:: Selected extract
What is the Revalidation Bill?

This bill is a pernicious piece of legislation presently before the Senate. It has been presented in an extremely dishonest way. Supposedly merely a bit of legislation to enable more efficient administration of a new trial 10 year multiple entry visa for Chinese nationals, in fact it has extremely wide ranging  and concerning consequences.

They effect of the bill will allow the Immigration Minister Peter Dutton, entirely at his discretion, to arbitrarily have any group, as he defines, be required to have their visas or residency permits ‘revalidated’. That is without reason he can say ‘I know you have a valid visa or residency status, but we are going to take another look at that and might decide not to reissue it.’

The critical and most dangerous element of this is that the Minister gets decide what ‘group’ or ‘class of persons’ have to have their visa or residency ‘revalidated’. From the bill

96E   Minister may determine that certain visa holders must complete revalidation check in the public interest

(1)  If the Minister thinks it is in the public interest to do so, the Minister may, by legislative instrument, determine that a specified class of persons holding a visa of a prescribed kind (however described) must complete a revalidation check for the visa.”


Who might it affect?

The minster may define a ‘class of persons’ to be

  • People from a particlar country, say Iran or Afghannistan
  • People on a particular visa, say a refugee visa or a permanent protection visa
  • A combination of these things, say refugees on permanent protection visas from Somalia who arrived between this date and that date.


There is no oversight for this process. It is entirely up to the Minister, who once a visa is being revalidated may declare that the visa should not be issued on national security or public interest grounds. It is effectively the power to cancel visas for no genuine or legitimate reason whatsoever, even when the the person who’s visa is being cancelled has done nothing wrong or is even suspected of having or intending to do anything wrong.
::::
** Activity A **
Reproduce the Revalidation Bill text between "Who might it" and "and that date.", inclusive.
** Activity B **
According to the Revalidation Bill text, what are the ways the minister may define a "class of persons"?
Work only from the Revalidation Bill text above.
:: Given data
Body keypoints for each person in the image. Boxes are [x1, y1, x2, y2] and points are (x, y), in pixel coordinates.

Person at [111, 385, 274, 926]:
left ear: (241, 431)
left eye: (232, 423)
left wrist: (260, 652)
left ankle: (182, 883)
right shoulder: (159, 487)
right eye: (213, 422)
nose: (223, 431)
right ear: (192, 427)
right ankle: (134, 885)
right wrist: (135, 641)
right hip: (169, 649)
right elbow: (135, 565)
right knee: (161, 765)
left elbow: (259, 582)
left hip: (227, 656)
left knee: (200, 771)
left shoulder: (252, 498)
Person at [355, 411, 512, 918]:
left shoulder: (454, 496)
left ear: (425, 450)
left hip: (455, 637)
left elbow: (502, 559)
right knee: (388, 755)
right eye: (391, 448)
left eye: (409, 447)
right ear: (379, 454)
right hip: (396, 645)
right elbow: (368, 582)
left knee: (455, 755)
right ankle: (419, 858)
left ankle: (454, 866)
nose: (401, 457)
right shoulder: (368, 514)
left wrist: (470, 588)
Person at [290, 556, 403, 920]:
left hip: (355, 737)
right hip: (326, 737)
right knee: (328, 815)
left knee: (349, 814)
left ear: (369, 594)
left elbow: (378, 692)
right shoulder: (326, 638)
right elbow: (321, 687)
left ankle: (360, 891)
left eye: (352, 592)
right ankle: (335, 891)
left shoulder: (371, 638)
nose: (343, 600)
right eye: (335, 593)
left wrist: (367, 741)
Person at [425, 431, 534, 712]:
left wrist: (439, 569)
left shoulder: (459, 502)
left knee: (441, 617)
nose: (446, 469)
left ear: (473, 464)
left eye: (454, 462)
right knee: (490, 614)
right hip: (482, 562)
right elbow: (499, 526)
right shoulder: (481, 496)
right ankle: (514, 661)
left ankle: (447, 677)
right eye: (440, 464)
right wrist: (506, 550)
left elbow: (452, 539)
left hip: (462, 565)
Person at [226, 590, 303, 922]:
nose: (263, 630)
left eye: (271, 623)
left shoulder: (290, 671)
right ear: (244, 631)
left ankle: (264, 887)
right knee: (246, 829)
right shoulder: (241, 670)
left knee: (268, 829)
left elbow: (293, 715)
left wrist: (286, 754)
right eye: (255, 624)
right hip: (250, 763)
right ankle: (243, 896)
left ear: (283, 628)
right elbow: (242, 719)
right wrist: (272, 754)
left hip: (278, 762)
::::
:: Given data
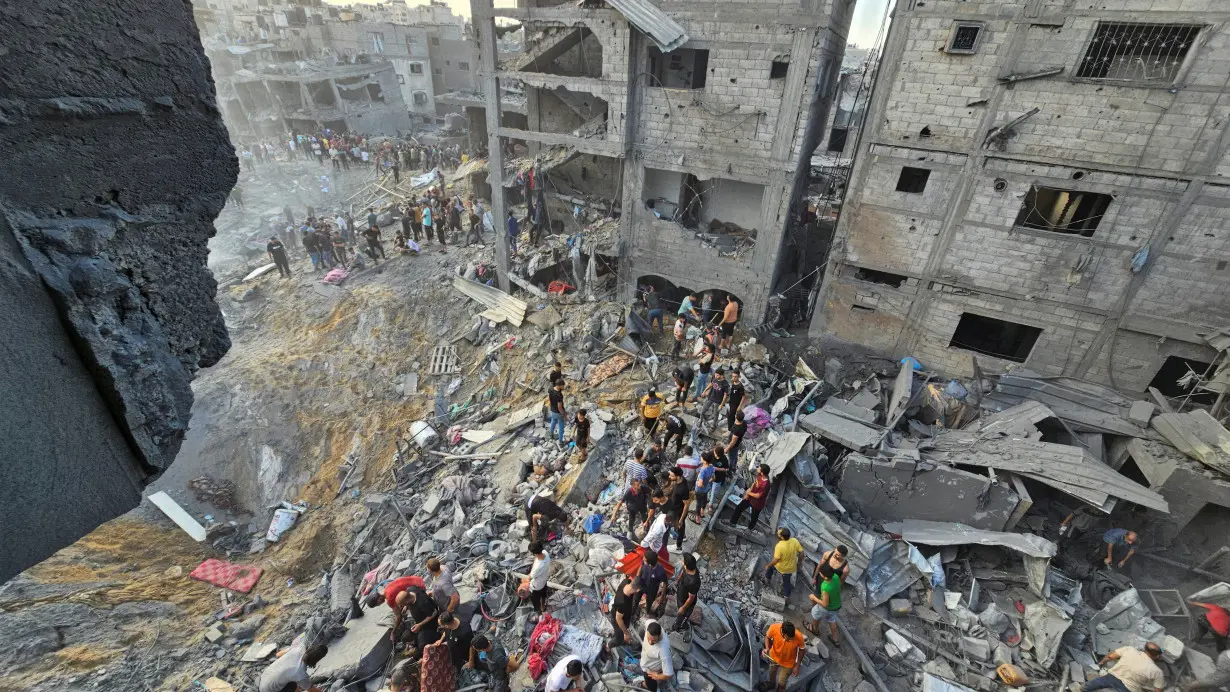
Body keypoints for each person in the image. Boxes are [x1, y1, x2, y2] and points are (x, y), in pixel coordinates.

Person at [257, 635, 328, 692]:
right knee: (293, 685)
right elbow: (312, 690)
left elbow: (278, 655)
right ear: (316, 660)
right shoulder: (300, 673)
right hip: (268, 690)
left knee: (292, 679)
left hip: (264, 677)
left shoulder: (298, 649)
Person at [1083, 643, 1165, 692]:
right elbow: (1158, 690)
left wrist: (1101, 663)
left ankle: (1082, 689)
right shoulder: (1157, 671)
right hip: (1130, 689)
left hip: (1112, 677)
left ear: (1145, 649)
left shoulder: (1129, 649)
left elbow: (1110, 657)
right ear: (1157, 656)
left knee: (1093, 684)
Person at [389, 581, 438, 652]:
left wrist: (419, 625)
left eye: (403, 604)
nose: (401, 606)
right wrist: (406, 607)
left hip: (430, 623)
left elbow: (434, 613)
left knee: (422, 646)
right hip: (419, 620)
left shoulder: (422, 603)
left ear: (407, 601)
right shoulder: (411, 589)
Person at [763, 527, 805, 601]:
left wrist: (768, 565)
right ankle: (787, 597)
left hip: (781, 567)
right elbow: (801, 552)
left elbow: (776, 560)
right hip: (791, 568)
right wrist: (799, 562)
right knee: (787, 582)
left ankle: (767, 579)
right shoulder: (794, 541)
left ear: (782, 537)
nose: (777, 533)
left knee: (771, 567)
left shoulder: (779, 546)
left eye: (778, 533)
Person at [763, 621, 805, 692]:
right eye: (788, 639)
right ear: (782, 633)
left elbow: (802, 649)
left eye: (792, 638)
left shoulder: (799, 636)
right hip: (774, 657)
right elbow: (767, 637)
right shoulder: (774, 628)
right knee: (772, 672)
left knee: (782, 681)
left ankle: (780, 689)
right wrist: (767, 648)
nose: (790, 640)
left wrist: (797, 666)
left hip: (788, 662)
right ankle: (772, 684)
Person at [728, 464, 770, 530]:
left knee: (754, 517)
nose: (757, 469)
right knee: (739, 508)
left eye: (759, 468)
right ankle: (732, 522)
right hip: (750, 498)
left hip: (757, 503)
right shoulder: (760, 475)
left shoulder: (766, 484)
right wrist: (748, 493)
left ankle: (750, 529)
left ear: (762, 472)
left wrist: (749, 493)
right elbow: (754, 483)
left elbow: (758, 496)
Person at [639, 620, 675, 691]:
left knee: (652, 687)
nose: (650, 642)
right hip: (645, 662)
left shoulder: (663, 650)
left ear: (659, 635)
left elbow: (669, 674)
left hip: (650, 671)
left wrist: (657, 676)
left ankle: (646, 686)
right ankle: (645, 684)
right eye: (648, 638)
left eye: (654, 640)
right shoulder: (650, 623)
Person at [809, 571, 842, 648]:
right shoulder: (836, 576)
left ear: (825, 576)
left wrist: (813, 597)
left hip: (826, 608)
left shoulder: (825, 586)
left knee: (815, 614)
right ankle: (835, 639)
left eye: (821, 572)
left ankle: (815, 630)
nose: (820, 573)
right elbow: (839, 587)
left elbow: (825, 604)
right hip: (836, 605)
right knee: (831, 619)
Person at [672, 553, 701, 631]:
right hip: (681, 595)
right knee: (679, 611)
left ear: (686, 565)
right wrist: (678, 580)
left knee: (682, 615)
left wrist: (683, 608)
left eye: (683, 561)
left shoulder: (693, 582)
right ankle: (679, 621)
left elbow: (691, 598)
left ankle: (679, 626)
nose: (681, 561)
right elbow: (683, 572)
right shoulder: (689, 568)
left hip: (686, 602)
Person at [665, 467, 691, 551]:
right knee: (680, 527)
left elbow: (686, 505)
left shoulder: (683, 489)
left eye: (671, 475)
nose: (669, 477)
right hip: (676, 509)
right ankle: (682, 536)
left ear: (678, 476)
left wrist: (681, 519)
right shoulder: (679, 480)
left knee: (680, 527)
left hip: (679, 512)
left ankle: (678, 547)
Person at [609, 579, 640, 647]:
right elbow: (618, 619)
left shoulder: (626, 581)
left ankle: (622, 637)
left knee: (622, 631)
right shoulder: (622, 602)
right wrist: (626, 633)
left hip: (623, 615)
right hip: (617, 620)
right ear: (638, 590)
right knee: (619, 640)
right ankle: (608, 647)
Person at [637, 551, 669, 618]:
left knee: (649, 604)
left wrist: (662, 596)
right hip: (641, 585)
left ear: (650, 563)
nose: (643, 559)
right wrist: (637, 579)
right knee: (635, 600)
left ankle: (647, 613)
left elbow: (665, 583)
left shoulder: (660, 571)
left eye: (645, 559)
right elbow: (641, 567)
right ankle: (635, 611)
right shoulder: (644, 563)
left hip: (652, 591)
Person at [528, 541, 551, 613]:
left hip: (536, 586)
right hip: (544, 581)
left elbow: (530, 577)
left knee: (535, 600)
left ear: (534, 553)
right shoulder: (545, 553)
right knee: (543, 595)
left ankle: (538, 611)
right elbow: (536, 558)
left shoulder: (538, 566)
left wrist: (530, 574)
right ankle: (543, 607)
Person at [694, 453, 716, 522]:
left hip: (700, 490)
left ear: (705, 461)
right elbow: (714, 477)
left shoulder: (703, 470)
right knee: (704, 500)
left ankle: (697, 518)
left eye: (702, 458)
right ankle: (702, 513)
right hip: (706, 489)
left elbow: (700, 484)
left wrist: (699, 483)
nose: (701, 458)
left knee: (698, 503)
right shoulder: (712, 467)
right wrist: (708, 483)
::::
:: Given data
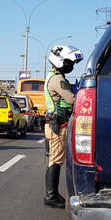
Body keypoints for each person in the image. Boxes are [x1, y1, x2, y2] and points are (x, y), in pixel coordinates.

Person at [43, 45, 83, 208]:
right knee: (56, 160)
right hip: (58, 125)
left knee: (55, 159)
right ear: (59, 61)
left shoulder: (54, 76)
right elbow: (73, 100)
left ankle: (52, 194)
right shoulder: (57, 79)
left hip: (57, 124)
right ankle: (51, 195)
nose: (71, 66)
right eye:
::::
** Written response A **
Who might it affect?

The minster may define a ‘class of persons’ to be

  • People from a particlar country, say Iran or Afghannistan
  • People on a particular visa, say a refugee visa or a permanent protection visa
  • A combination of these things, say refugees on permanent protection visas from Somalia who arrived between this date and that date.

** Written response B **
- People from a particular country
- People on a particular visa
- A combination of these things